State Farm also prevailed in its defense of the fraud claim. Id. at *25 - *53. The Court held that Illinois consumer protection statutes did not apply to the many insurance claim proceedings that took place outside Illinois, and therefore a class should not have been certified. Id. at *39 - *44. Additionally, Plaintiffs' evidence did not support a consumer fraud claim. Id. at *26 - *39. The non-OEM parts were not alleged to be defective; rather, they were alleged to be inferior; and a mere breach of a contractual promise does not constitute fraud. Id. at *33 - *35, *38 - *39. Moreover, although some State Farm documents did state that non-OEM parts were at least as good as OEM parts, Plaintiffs did not necessarily read those documents. Id. at *35 - *36. The Court stated that no reasonable person would take seriously superlative descriptions of non- OEM parts such as "quality" or "very high performance." Id. at *36 - *37. In criticizing Plaintiffs' fraud claim, the Court also took note of State Farm's offer to repair or replace dissatisfactory crash parts, finding that this practice did not place an unfair burden on policyholders. Id. at *37 - *38. In sum, the Court ruled in favor of State Farm on a multitude of issues, reversing nearly all holdings of the lower courts.

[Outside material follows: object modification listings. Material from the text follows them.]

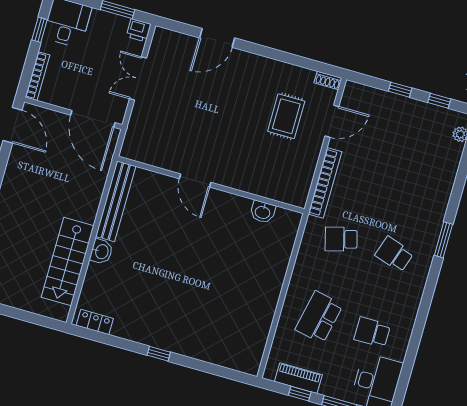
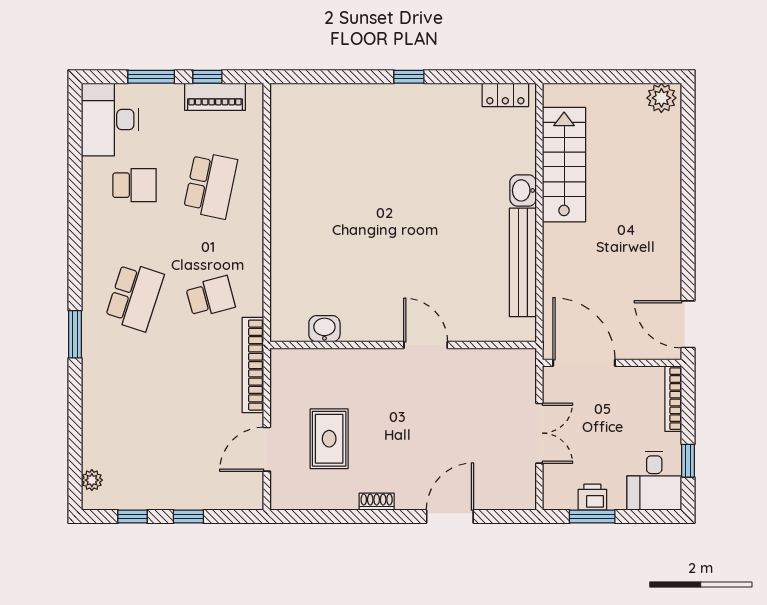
printer: (139, 30) -> (592, 497), moved
shoe rack: (328, 80) -> (377, 502), moved
door: (195, 181) -> (426, 345), moved
wall: (211, 185) -> (403, 345), moved
washbasin: (263, 212) -> (324, 329), moved
school desk: (394, 254) -> (135, 297), width x1.85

In a vigorous dissent, Justice Freeman expressed not only that the majority should have upheld particular portions of the jury verdict and lower court rulings, but also opined that the majority should have remanded certain issues to the trial court. Id. at *54 - *72 (Freeman, J., dissenting). The dissent went on to state that the majority decision undermines the class action device, a "valued" and "legitimate" judicial mechanism. Id. at *70, *72. However, as mentioned above, commentators have mixed opinions about the likely effect of Avery v. State Farm on pending and future Illinois cases, and class action lawsuits in general.